BEGIN Available records

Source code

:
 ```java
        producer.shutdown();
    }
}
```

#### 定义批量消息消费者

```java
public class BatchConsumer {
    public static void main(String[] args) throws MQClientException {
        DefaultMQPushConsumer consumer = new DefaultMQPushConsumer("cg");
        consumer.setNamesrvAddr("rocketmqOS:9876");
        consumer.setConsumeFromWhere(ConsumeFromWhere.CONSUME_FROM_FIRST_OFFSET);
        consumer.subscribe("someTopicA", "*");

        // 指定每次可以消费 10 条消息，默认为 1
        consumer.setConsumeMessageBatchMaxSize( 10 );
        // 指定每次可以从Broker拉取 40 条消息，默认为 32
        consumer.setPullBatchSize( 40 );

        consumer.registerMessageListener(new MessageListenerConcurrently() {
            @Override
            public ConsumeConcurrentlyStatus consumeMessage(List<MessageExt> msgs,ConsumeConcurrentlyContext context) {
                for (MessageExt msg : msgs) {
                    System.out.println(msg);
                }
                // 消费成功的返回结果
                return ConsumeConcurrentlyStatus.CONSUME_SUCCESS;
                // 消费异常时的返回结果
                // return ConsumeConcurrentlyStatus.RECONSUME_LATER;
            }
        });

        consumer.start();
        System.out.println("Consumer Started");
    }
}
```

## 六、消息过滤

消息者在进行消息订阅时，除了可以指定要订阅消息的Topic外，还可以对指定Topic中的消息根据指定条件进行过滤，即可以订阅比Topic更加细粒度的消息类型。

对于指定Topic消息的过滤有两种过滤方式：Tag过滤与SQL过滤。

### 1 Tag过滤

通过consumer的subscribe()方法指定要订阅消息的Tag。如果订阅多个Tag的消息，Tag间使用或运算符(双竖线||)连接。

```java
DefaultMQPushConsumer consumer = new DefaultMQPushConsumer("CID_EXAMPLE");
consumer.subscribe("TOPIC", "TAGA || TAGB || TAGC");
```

END Available records
BEGIN Available records

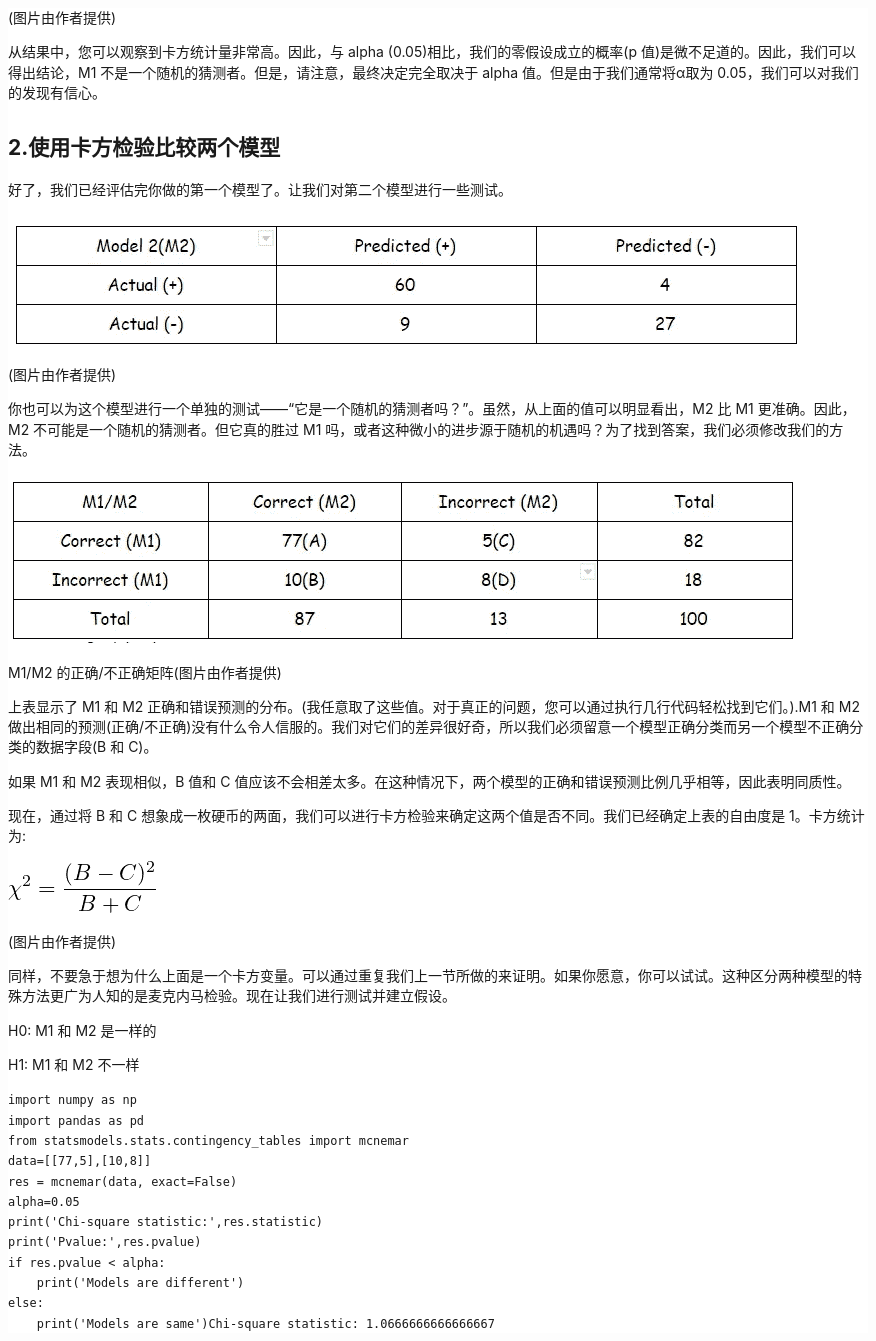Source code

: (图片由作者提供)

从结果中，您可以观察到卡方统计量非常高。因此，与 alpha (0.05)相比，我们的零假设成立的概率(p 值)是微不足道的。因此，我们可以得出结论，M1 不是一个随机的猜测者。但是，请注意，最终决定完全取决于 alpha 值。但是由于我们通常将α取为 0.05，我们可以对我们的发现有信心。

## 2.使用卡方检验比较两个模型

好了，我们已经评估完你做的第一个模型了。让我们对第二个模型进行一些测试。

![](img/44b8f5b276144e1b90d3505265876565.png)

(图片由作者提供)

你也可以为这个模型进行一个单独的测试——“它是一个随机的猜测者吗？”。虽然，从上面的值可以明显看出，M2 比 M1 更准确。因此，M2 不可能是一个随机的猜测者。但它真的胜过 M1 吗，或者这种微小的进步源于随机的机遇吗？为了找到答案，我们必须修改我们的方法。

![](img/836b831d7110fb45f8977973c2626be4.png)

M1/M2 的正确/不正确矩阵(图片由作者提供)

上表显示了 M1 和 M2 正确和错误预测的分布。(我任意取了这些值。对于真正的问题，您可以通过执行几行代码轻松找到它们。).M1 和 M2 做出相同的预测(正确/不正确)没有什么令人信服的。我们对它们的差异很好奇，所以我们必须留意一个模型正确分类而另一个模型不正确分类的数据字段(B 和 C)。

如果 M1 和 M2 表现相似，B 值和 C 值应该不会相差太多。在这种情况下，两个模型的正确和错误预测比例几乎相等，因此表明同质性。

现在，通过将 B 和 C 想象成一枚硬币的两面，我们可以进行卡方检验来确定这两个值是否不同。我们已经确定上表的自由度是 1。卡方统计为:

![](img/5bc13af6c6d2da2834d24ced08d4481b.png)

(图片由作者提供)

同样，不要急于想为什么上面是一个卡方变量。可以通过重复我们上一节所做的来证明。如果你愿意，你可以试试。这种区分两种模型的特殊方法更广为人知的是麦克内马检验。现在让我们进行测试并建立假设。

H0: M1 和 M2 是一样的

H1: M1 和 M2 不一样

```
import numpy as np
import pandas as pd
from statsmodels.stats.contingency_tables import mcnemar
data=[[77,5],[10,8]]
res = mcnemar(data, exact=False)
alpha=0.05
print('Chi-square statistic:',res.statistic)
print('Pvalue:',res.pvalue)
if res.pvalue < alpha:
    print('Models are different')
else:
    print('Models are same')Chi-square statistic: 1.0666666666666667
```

END Available records
BEGIN Available records

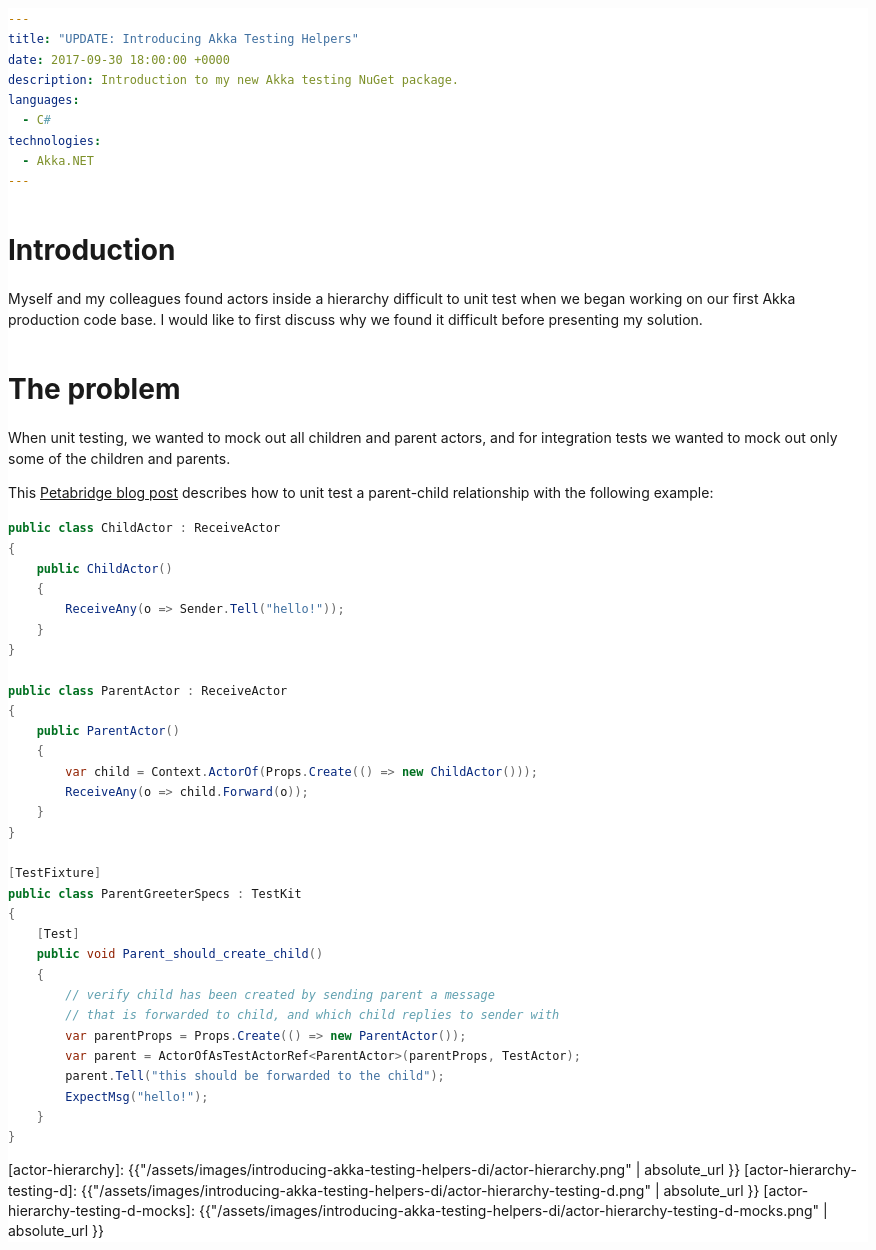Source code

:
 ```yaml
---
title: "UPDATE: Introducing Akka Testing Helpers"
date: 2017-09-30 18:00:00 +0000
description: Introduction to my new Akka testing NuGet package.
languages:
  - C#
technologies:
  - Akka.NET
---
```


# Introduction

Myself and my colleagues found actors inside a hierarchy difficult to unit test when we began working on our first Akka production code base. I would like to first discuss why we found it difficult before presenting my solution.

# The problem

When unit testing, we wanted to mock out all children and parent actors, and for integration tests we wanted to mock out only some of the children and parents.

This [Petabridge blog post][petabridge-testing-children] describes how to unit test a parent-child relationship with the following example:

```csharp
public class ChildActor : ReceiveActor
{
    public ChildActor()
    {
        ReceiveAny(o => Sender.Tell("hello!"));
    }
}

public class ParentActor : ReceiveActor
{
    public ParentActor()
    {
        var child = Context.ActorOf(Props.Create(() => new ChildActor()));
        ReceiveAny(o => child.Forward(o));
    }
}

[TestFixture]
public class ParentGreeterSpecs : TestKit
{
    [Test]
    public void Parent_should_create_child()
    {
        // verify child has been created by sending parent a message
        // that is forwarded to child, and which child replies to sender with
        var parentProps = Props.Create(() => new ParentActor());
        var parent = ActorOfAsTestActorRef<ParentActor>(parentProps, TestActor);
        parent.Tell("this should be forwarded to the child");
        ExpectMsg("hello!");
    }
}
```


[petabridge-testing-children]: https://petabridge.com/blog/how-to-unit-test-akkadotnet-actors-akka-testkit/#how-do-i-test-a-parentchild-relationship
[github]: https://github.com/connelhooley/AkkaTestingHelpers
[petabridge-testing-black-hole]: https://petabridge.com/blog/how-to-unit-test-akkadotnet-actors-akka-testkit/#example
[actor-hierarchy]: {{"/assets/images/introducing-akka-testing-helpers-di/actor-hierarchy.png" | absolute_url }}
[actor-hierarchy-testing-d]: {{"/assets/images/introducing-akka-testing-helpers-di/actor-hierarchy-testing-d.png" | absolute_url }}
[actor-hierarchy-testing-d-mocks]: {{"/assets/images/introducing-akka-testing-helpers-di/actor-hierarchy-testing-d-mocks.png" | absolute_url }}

END Available records

→ What the task requires:
Only the lines above that include the word "data" belong in the answer; copy each one.

→ Answer section:
data=[[77,5],[10,8]]
res = mcnemar(data, exact=False)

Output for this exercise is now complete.